Joe Tsai, the chairman and co-founder of the China e-commerce pioneer Alibaba Group Holding Ltd., has joined the ranks of billionaires investing in prestigious French vineyards.
An avid wine collector, the 60-year-old Tsai is part of a consortium that has acquired grape-growing parcels in Burgundy, said people familiar with the matter. The partners include Oliver Weisberg, CEO of Tsai’s Blue Pool Capital family office, said the people, who asked not to be identified because the information isn’t public.
A representative for Tsai and Weisberg declined to comment in an emailed statement. Local wine producer Christophe Roumier confirmed by phone that he is associated with the group.
Tsai’s foray into French vineyards puts him among other ultra-wealthy wine investors — including luxury tycoon Bernard Arnault, founder of LVMH; as well as the Bouygues, Dassault, Perrodo, Pinault and Rothschild families, who bought estates as their empires expanded. The properties that Tsai has a stake in don’t produce their own wine but are in one of the most highly regarded areas of Burgundy.

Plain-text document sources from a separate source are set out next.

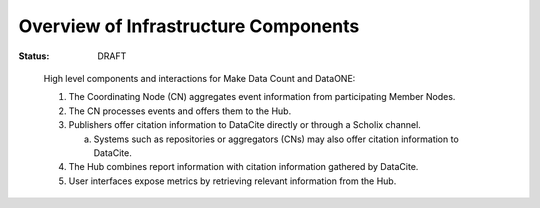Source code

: Overview of Infrastructure Components
=====================================

:Status: DRAFT

.. figure:: http://www.plantuml.com/plantuml/svg/ZPDDRuCm38Rl_0ghf-q0qhukLOMwPTEALBgg5IUAgXIo4WsIAWdJfcd_VG53MwPssYsl_TgFJS9O6wfCLHQEVkDYHnKjePH2fhcI9GEZAkOu010lqrmM_2DfnBpQ55pdJA5yf8OIRbYjwe2G6OD1E1l0Loq1BYvHKWtXR7q_3p0SBzXEAWDHaDIfHHIimzbHIdCZrMS2hkBRtBX7jT_EWKFw788SyZU7T9oftC9SoPHfBLNILavVdZ6DPt0Bzchvv1S_BMILmM0IFVGcM4RBIT0COJFhHhMmIRMnsvm9-tWOmgst4WS8BjsEuBSp326-yfAL68sUtfamslUTescjRO-mpcjquaUmpjfgIJ1ogvsrThTNX_SNspJfChR73VQmYXek1VBwxlQ5d3EtwLvZ71eyhy_Yf-h3V_hscpSaV5FMV8VUa1d5KttEIavQnqnazXVv0G00

   High level components and interactions for Make Data Count and DataONE:

   1. The Coordinating Node (CN) aggregates event information from participating Member Nodes. 
   2. The CN processes events and offers them to the Hub. 
   3. Publishers offer citation information to DataCite directly or through a Scholix channel. 
      
      a. Systems such as repositories or aggregators (CNs) may also offer citation information to DataCite. 
   4. The Hub combines report information with citation information gathered by DataCite. 
   5. User interfaces expose metrics by retrieving relevant information from the Hub.
   
.. Edit figure at: http://www.plantuml.com/plantuml/uml/ZPDDRuCm38Rl_0ghf-q0qhukLOMwPTEALBgg5IUAgXIo4WsIAWdJfcd_VG53MwPssYsl_TgFJS9O6wfCLHQEVkDYHnKjePH2fhcI9GEZAkOu010lqrmM_2DfnBpQ55pdJA5yf8OIRbYjwe2G6OD1E1l0Loq1BYvHKWtXR7q_3p0SBzXEAWDHaDIfHHIimzbHIdCZrMS2hkBRtBX7jT_EWKFw788SyZU7T9oftC9SoPHfBLNILavVdZ6DPt0Bzchvv1S_BMILmM0IFVGcM4RBIT0COJFhHhMmIRMnsvm9-tWOmgst4WS8BjsEuBSp326-yfAL68sUtfamslUTescjRO-mpcjquaUmpjfgIJ1ogvsrThTNX_SNspJfChR73VQmYXek1VBwxlQ5d3EtwLvZ71eyhy_Yf-h3V_hscpSaV5FMV8VUa1d5KttEIavQnqnazXVv0G00
   Then paste in the new URL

The plots are in Gevrey-Chambertin in the Cote de Nuits area, known as the Champs-Elysees of Burgundy, corporate filings show. Many wines from that region carry the highest “Grand Cru” appellation and can retail for hundreds of dollars a bottle if not more.
Also in the Cote de Nuits is LVMH-controlled Clos des Lambrays and the Pinaults’ Clos de Tart, acquired in 2017 for a reported €220 million ($243 million) after patriarch Francois Pinault outmaneuvered Jack Ma, another Alibaba co-founder, to take control. Ma bought Chateau de Sours in Bordeaux in 2016.

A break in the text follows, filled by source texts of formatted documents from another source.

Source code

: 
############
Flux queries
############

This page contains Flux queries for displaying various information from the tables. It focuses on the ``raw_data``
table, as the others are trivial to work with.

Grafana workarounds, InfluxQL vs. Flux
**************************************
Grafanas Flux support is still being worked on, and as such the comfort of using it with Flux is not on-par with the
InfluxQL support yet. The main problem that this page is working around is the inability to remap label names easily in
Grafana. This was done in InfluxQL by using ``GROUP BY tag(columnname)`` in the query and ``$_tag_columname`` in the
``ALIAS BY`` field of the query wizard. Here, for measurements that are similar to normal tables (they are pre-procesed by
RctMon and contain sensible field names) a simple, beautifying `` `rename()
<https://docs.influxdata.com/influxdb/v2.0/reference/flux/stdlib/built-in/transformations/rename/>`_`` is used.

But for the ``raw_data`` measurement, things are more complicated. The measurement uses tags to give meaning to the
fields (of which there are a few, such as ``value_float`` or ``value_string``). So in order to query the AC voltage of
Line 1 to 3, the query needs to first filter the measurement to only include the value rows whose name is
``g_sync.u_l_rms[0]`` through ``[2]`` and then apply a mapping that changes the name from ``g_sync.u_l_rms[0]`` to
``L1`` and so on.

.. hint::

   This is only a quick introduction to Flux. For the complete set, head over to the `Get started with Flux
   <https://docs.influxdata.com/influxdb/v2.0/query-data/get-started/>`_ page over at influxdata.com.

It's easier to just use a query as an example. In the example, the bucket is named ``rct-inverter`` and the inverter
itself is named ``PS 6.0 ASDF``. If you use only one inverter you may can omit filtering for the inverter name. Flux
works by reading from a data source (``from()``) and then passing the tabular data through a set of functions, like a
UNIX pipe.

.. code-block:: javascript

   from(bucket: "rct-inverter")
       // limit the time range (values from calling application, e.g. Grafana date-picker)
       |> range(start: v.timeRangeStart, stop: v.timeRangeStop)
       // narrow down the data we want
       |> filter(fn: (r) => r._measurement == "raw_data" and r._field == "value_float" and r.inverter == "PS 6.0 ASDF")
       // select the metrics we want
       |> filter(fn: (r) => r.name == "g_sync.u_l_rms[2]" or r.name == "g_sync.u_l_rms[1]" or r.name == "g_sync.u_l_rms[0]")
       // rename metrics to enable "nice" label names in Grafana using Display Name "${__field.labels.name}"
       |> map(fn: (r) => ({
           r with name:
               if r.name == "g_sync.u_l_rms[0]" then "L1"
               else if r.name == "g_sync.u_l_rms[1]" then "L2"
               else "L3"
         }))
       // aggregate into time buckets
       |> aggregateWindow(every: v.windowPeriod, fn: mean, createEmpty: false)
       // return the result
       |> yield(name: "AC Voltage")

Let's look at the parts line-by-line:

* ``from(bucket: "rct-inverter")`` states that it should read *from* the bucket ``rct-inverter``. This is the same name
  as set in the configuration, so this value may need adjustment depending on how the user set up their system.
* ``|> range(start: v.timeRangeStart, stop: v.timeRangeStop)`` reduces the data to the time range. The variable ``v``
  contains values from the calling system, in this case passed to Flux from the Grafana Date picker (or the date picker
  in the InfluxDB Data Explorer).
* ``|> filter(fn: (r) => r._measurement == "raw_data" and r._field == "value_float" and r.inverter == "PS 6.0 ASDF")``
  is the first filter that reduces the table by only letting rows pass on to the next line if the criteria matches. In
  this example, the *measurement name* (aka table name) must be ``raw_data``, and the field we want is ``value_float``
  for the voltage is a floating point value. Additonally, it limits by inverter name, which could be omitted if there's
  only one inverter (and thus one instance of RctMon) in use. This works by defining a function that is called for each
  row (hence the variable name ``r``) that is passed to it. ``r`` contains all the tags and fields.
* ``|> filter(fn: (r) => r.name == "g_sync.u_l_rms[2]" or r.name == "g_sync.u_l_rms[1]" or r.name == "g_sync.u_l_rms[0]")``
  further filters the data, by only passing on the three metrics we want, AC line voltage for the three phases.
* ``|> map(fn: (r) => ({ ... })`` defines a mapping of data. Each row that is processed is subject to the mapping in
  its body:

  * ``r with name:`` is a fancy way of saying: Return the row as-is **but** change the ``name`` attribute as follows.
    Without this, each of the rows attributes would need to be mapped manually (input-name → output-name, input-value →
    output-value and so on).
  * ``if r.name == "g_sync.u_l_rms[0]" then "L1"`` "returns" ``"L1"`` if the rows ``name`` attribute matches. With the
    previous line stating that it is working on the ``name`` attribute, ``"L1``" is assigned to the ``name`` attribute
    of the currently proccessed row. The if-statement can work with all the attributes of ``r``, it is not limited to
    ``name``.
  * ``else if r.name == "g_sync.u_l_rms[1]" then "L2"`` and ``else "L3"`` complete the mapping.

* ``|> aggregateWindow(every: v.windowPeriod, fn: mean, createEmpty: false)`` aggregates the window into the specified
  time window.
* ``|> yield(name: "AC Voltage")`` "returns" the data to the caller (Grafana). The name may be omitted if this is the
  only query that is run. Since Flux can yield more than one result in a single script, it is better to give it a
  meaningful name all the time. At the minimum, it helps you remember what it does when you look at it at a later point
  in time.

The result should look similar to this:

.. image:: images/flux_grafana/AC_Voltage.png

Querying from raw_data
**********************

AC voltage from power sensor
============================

The Tsai consortium’s parcels are in appellations known as Charmes-Chambertin, Mazoyeres-Chambertin and Ruchottes-Chambertin, a filing shows. Maps and photos produced by the official Vins de Bourgogne website indicate that the domains are relatively close to each other and known for their pinot noir grapes. Wines from the areas that are south of Dijon were granted the “Grand Cru” appellation in 1937.
Land registry data shows that one parcel sold in 2021 for about €18 million. It’s unclear how much the consortium has invested in total.
A Canadian citizen born in Taiwan, Tsai has a net worth of about $6.9 billion, according to the Bloomberg Billionaires Index, partly derived from his 1.4% stake in Alibaba. Shares in the platform have suffered under a Chinese regulator crackdown that began in 2020, and while the scrutiny softened in August, the stock is still down more than 70% from a high that year.
Through Blue Pool Capital, Tsai has diversified his fortune by investing in luxury property in Portugal and a penthouse on New York’s Billionaires Row. Tsai has also backed the film studio Ink Factory and controls the Brooklyn Nets and the New York Liberty professional basketball teams, as well as the Barclays Center where they play. In 2020, he thanked keen Nets fans with branded bottles of wine.
Tsai and Weisberg are among producers of a 2019 documentary film by Marie-Ange Gorbanevsky called "L’Ame du Vin" or the "Soul of Wine," which features vineyards in the area where they invested. Tsai was also among business executives who were invited for lunch at the Elysee Palace by President Emmanuel Macron just before the Paris Olympics got underway in July.
A Yale University alumnus and former lacrosse athlete, Tsai quit a $700,000-a-year job at the investment firm Investor AB in the late 1990s to join Alibaba for a monthly salary of $50.